[Dataset items]

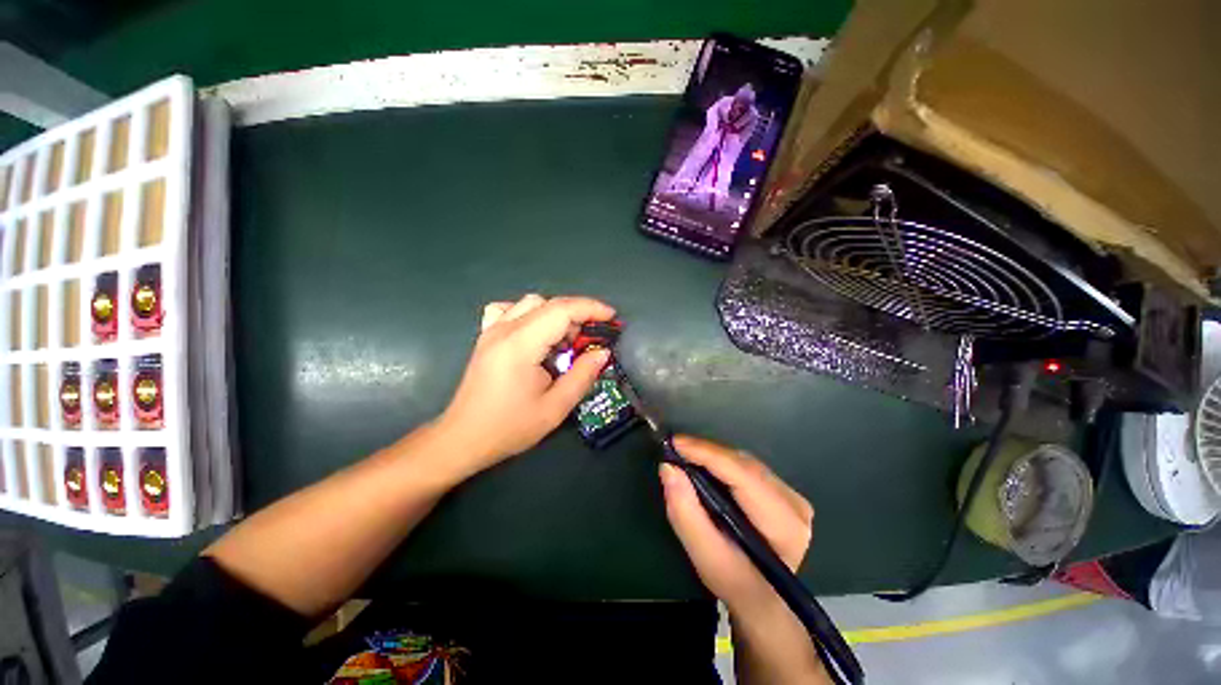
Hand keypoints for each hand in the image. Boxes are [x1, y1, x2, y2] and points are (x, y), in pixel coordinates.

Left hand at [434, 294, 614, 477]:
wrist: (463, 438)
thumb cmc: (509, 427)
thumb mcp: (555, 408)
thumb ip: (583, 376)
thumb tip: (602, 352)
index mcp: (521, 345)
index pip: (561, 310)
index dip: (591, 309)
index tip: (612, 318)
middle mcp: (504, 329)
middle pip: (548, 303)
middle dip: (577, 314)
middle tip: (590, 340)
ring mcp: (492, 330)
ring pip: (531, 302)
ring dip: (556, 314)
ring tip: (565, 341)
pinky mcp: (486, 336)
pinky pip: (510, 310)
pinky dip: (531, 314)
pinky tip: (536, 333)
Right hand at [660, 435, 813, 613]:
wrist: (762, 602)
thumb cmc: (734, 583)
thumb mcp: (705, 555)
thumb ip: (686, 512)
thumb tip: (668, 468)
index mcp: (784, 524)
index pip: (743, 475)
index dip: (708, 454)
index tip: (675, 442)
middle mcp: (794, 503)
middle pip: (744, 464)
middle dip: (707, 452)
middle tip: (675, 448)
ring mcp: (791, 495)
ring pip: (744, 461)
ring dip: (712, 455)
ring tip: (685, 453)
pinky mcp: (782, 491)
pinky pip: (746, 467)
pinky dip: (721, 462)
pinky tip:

* * *

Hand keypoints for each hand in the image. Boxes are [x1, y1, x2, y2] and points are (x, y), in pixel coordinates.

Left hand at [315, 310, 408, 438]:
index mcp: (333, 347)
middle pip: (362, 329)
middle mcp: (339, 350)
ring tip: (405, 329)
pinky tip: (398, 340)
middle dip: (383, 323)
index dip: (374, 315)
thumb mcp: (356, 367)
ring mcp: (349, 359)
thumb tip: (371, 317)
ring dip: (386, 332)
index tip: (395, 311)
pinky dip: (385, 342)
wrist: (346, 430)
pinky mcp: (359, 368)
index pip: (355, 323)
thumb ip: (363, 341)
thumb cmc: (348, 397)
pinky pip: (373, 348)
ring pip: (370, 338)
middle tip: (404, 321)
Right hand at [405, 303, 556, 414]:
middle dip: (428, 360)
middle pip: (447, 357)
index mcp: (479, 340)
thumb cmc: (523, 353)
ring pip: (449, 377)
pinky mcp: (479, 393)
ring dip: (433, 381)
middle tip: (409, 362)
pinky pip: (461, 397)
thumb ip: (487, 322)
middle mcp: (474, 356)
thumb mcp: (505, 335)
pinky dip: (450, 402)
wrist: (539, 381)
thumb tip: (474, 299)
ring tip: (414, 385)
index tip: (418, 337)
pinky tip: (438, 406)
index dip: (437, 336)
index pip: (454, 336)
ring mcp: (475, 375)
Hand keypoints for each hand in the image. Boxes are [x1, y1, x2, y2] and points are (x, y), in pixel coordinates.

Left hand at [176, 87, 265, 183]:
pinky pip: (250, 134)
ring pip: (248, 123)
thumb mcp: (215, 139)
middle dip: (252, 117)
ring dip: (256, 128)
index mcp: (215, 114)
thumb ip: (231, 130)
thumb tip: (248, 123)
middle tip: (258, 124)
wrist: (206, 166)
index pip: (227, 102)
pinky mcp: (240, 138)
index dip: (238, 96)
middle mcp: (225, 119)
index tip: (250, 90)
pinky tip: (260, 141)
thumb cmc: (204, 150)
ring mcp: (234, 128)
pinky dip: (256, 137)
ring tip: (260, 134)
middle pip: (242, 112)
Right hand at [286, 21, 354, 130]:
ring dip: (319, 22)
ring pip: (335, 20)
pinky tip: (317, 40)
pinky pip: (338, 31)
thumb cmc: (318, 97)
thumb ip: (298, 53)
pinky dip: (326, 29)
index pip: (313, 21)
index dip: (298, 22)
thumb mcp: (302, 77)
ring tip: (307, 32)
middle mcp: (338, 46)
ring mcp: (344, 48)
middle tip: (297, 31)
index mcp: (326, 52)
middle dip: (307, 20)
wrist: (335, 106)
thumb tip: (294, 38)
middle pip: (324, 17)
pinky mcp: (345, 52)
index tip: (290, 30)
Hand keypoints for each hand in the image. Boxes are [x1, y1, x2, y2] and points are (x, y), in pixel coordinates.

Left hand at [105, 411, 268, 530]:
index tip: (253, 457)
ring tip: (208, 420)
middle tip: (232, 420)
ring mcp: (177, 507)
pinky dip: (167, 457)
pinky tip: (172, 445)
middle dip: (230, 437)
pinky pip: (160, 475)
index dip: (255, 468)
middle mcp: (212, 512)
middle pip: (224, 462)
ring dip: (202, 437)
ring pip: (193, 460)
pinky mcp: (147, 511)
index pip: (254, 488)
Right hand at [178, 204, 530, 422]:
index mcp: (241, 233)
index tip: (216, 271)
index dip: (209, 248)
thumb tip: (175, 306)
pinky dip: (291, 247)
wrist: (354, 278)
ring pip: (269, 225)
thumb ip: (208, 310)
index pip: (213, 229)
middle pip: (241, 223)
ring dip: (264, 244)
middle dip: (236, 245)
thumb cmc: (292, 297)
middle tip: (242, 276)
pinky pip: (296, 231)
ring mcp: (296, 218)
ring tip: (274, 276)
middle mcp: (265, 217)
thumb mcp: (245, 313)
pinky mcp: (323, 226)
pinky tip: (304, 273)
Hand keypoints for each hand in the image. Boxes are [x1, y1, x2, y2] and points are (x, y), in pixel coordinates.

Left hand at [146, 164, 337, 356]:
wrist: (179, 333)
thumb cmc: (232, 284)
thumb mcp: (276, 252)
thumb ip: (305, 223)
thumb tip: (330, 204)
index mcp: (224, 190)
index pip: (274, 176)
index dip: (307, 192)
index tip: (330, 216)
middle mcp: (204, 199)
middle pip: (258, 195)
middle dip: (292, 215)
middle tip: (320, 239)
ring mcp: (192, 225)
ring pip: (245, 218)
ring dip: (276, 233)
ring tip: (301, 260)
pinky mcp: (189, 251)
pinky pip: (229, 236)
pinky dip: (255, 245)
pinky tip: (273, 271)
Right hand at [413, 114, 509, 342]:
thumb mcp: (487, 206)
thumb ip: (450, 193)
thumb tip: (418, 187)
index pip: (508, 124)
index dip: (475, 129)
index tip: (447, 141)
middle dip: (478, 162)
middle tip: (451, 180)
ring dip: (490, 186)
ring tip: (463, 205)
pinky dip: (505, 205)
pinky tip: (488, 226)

Task
For this task, write out exactly the lines of the entries above, starting at the line with "index dip: (374, 315)" and ending at the line with "ring mcp: (475, 375)", both included, and no others.

Solution for this problem
index dip: (374, 315)
thumb mcp: (356, 367)
ring mcp: (349, 359)
thumb tip: (371, 317)
ring dip: (386, 332)
index tip: (395, 311)
pinky dip: (385, 342)
wrist: (346, 430)
pinky mcp: (359, 368)
index pip: (355, 323)
thumb ip: (363, 341)
thumb cmc: (348, 397)
pinky pip: (373, 348)
ring pip: (370, 338)
middle tip: (404, 321)
Right hand at [405, 303, 556, 414]:
middle dip: (428, 360)
middle pip: (447, 357)
index mcp: (479, 340)
thumb cmc: (523, 353)
ring pip: (449, 377)
pinky mcp: (479, 393)
ring dip: (433, 381)
middle tip: (409, 362)
pinky pip: (461, 397)
thumb ip: (487, 322)
middle mcp: (474, 356)
thumb mcp: (505, 335)
pinky dip: (450, 402)
wrist: (539, 381)
thumb tip: (474, 299)
ring tip: (414, 385)
index tip: (418, 337)
pinky tip: (438, 406)
index dip: (437, 336)
index pip: (454, 336)
ring mcp: (475, 375)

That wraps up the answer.